* _EXERCISE DATA_:
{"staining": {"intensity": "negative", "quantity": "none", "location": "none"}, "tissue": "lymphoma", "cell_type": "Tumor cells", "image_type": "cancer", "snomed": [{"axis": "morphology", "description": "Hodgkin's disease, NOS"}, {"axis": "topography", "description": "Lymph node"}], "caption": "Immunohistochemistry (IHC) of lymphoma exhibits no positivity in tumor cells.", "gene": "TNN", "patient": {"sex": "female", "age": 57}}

* * *

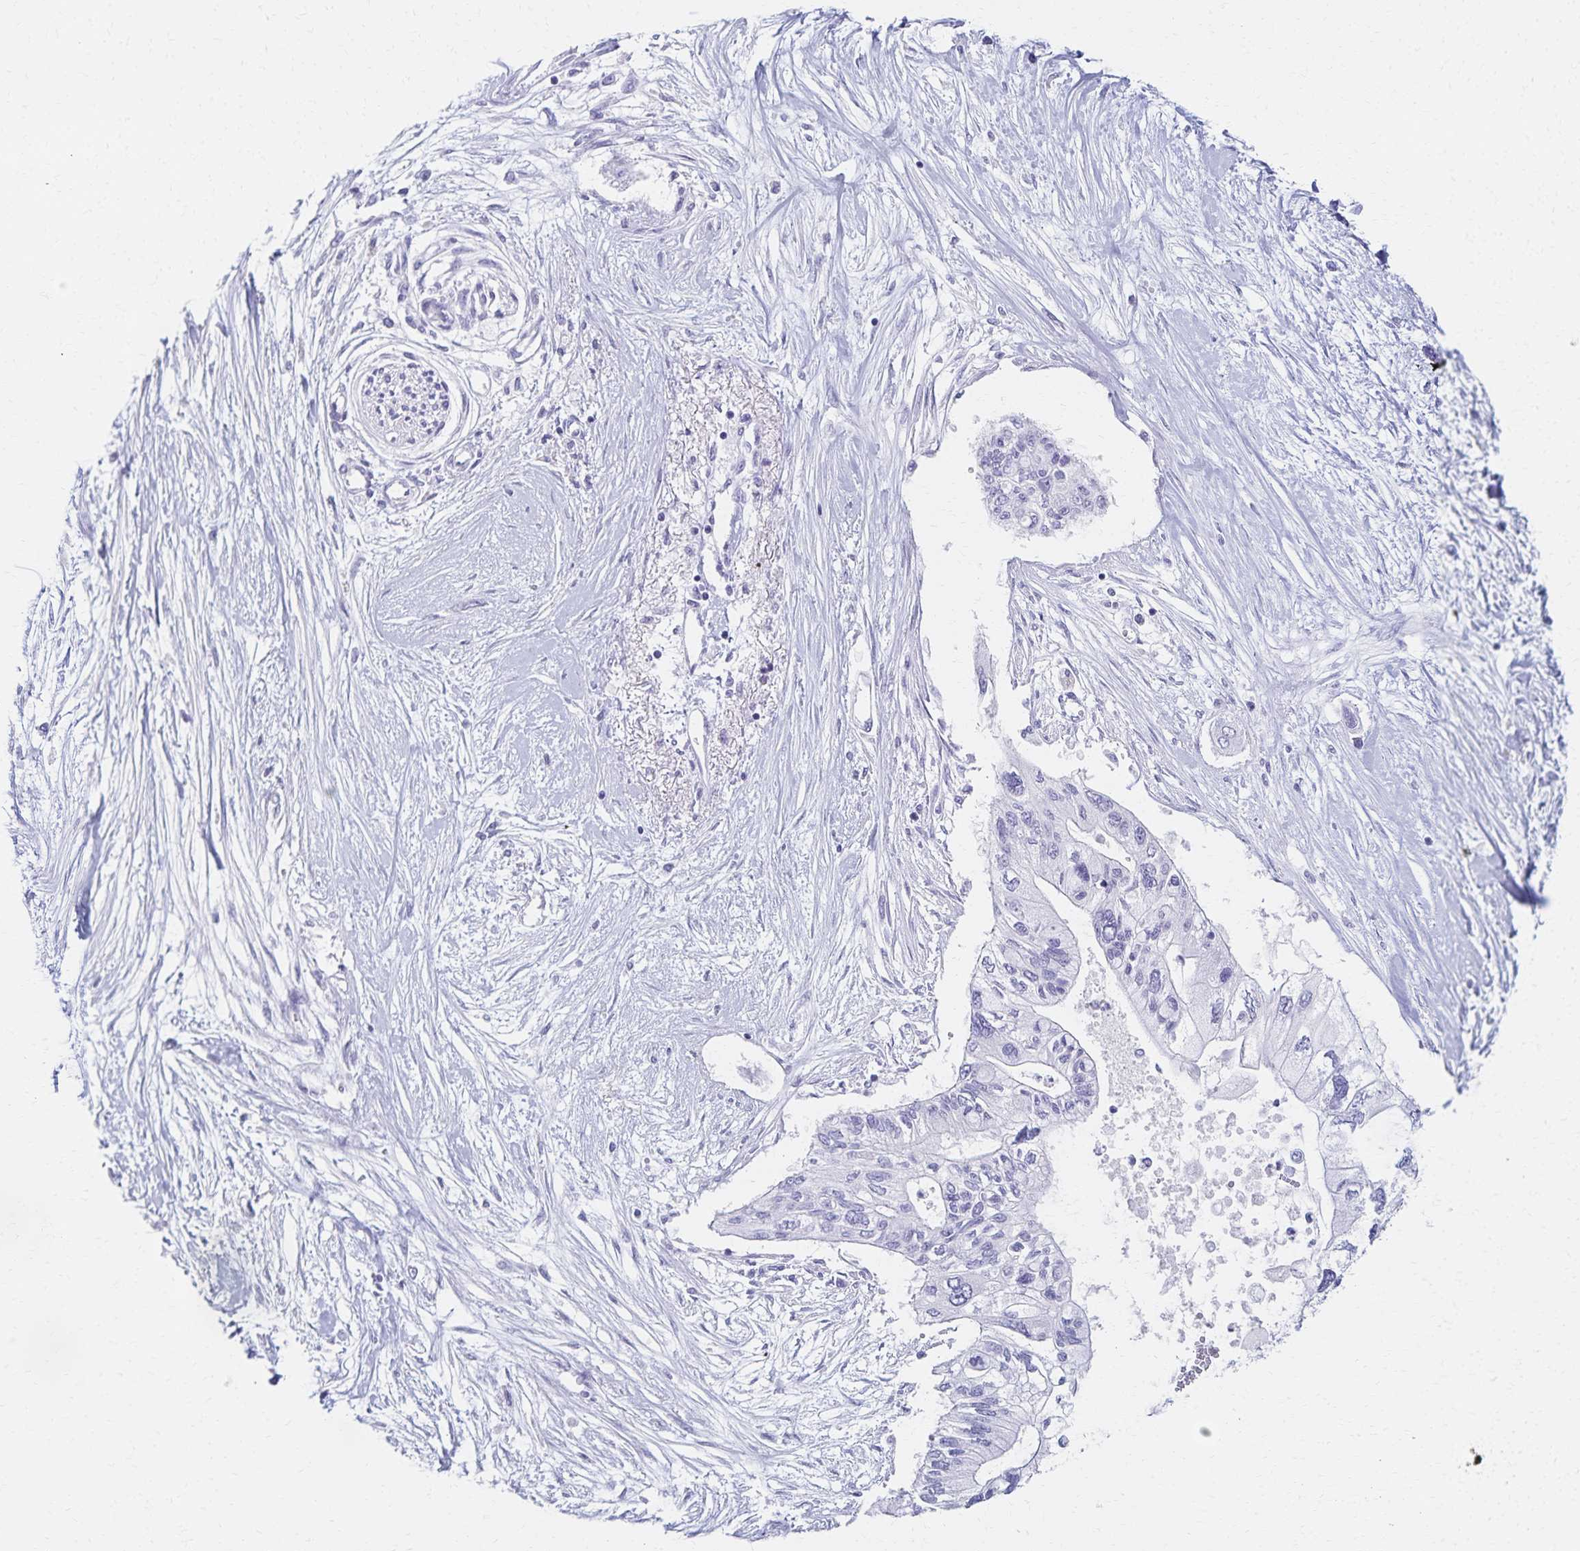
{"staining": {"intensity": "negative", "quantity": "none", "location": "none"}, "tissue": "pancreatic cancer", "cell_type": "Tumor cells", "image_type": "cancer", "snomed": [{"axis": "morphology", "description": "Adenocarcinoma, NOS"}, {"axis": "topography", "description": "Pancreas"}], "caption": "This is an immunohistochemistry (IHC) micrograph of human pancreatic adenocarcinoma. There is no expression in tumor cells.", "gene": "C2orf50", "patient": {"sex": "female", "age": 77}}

==

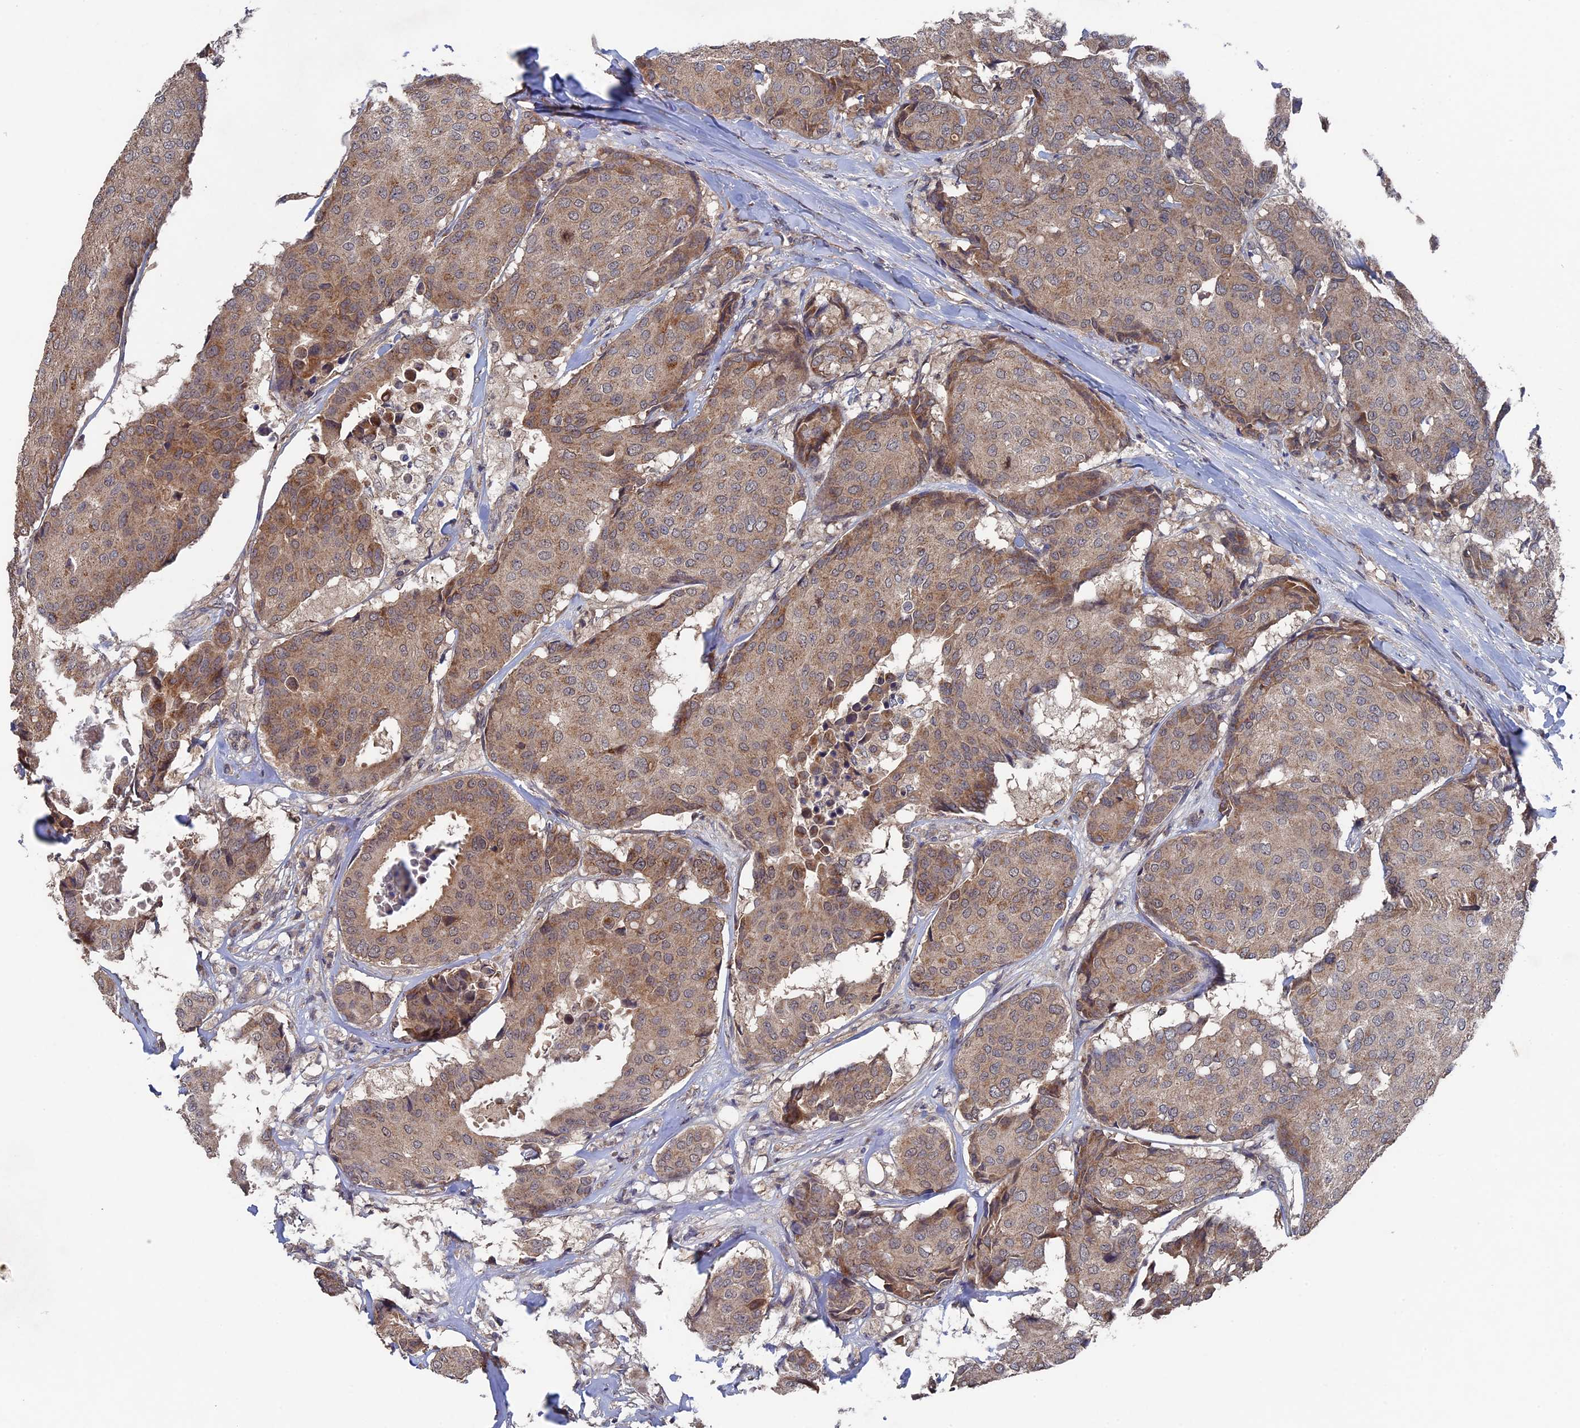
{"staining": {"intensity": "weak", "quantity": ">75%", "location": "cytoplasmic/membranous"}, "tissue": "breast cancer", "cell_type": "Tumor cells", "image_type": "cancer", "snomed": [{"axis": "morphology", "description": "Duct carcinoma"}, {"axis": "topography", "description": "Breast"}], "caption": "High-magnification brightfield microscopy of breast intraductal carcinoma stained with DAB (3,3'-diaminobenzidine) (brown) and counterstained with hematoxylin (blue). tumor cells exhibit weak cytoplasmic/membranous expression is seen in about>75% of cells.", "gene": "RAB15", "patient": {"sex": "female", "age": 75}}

* _ASSIGNED TASK_: Wherever the word "negative" appears in a line of the data above, copy that line.

* _REPLY_:
{"staining": {"intensity": "negative", "quantity": "none", "location": "none"}, "tissue": "lymphoma", "cell_type": "Tumor cells", "image_type": "cancer", "snomed": [{"axis": "morphology", "description": "Hodgkin's disease, NOS"}, {"axis": "topography", "description": "Lymph node"}], "caption": "Immunohistochemistry (IHC) of lymphoma exhibits no positivity in tumor cells.", "gene": "TNN", "patient": {"sex": "female", "age": 57}}
{"staining": {"intensity": "negative", "quantity": "none", "location": "none"}, "tissue": "pancreatic cancer", "cell_type": "Tumor cells", "image_type": "cancer", "snomed": [{"axis": "morphology", "description": "Adenocarcinoma, NOS"}, {"axis": "topography", "description": "Pancreas"}], "caption": "This is an immunohistochemistry (IHC) micrograph of human pancreatic adenocarcinoma. There is no expression in tumor cells.", "gene": "C2orf50", "patient": {"sex": "female", "age": 77}}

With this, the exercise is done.